[Exercise aim] Every line of the records below from the line with "Pardubický kraj" up to and including the line with "personnelles – dans la mesure permise par la" must be reproduced exactly, and no line outside that range.

[Start of Attachment]

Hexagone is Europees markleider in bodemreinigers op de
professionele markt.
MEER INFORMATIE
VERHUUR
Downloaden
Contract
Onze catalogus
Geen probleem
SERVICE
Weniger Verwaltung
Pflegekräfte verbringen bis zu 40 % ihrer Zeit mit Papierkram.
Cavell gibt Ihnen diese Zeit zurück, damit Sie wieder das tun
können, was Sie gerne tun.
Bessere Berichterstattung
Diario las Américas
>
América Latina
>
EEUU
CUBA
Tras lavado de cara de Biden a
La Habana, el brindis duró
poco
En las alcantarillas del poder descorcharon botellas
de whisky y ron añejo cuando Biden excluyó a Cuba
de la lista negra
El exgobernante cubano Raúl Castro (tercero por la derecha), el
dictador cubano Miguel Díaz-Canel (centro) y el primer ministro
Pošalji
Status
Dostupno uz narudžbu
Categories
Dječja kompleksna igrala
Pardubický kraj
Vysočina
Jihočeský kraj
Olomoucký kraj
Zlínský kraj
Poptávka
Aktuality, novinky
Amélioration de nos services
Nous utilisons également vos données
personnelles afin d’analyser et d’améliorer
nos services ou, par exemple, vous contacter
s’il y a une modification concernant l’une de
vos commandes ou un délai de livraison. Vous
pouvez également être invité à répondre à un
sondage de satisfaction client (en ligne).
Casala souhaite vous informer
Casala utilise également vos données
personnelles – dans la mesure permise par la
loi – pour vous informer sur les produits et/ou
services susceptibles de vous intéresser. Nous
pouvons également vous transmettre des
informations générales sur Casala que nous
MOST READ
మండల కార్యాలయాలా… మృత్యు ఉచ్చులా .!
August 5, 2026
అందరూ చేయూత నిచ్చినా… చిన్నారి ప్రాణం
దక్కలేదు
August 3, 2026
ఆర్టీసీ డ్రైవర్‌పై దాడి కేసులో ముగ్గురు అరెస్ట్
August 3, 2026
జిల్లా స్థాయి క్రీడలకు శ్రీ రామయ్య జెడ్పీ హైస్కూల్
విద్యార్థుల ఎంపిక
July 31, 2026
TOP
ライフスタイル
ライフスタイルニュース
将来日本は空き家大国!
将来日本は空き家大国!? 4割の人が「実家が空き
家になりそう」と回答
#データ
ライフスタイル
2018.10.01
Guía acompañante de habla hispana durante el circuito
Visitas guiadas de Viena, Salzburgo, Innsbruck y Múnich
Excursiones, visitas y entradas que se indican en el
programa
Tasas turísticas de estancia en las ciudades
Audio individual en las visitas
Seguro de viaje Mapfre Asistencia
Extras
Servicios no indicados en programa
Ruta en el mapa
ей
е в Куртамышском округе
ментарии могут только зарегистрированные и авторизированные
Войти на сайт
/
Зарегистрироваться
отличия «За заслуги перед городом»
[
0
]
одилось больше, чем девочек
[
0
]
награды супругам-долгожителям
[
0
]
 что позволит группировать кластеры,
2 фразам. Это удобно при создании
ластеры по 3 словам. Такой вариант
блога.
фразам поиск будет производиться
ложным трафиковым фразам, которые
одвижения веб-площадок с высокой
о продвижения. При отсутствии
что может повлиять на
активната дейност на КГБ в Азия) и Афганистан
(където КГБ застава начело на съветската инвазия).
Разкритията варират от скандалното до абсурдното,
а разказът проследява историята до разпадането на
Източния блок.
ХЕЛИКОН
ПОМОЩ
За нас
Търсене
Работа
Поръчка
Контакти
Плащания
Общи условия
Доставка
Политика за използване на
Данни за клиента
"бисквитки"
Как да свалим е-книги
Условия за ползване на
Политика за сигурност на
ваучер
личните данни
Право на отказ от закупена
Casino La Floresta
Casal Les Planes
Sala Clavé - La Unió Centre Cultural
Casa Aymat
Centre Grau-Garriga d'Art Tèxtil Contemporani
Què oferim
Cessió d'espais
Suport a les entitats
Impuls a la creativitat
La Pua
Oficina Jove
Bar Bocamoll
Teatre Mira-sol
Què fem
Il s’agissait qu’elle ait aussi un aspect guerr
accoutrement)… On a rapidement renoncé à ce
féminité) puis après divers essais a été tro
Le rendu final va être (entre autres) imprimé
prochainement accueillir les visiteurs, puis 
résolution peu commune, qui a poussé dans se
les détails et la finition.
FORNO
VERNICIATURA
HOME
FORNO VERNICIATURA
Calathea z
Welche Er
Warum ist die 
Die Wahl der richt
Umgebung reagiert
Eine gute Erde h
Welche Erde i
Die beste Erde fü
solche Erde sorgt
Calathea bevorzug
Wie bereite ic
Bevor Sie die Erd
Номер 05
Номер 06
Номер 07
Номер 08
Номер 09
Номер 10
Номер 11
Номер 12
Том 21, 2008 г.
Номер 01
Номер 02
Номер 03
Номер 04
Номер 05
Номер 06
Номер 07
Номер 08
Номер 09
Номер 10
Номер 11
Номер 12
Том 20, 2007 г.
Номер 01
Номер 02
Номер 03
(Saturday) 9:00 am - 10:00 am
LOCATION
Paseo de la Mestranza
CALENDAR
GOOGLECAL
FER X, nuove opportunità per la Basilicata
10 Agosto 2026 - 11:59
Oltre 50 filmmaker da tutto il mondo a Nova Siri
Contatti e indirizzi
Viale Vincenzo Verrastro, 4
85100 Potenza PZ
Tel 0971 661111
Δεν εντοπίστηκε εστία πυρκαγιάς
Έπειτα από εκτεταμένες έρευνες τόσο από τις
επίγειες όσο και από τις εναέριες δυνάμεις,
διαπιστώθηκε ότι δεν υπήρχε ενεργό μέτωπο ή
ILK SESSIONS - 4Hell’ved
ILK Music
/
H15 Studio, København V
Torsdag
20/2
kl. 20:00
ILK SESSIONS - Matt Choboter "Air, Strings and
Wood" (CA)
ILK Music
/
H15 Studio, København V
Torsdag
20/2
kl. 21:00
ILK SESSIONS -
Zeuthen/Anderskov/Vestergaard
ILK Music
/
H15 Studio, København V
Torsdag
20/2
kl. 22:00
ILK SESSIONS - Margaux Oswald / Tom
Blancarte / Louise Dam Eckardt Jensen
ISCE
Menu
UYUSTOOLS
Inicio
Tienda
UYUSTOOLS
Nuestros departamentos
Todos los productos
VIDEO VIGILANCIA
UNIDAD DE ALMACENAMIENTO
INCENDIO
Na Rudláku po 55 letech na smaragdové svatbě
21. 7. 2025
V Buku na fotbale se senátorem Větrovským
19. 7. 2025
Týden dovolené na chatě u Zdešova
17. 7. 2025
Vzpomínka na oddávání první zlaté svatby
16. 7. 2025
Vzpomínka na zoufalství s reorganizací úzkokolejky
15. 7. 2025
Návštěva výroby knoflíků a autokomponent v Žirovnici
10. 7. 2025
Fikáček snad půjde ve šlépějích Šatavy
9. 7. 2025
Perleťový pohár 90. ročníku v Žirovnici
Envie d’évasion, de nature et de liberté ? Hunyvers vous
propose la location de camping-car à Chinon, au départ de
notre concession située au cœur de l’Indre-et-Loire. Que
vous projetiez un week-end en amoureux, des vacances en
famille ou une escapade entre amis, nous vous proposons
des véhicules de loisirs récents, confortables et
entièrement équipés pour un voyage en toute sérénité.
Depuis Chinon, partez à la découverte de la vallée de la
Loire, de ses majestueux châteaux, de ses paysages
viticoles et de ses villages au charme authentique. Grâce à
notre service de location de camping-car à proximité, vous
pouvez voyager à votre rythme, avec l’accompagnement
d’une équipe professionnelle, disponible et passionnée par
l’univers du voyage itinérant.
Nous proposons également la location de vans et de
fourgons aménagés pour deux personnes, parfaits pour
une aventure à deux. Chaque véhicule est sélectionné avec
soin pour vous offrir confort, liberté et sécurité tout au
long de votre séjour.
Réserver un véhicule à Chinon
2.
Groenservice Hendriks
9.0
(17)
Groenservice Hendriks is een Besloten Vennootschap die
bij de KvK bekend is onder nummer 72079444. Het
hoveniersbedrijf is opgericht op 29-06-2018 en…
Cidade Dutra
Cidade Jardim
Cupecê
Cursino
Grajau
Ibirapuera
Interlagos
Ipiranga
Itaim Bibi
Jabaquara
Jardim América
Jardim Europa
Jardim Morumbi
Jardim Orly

[End of Attachment]

[Expected output]
Pardubický kraj
Vysočina
Jihočeský kraj
Olomoucký kraj
Zlínský kraj
Poptávka
Aktuality, novinky
Amélioration de nos services
Nous utilisons également vos données
personnelles afin d’analyser et d’améliorer
nos services ou, par exemple, vous contacter
s’il y a une modification concernant l’une de
vos commandes ou un délai de livraison. Vous
pouvez également être invité à répondre à un
sondage de satisfaction client (en ligne).
Casala souhaite vous informer
Casala utilise également vos données
personnelles – dans la mesure permise par la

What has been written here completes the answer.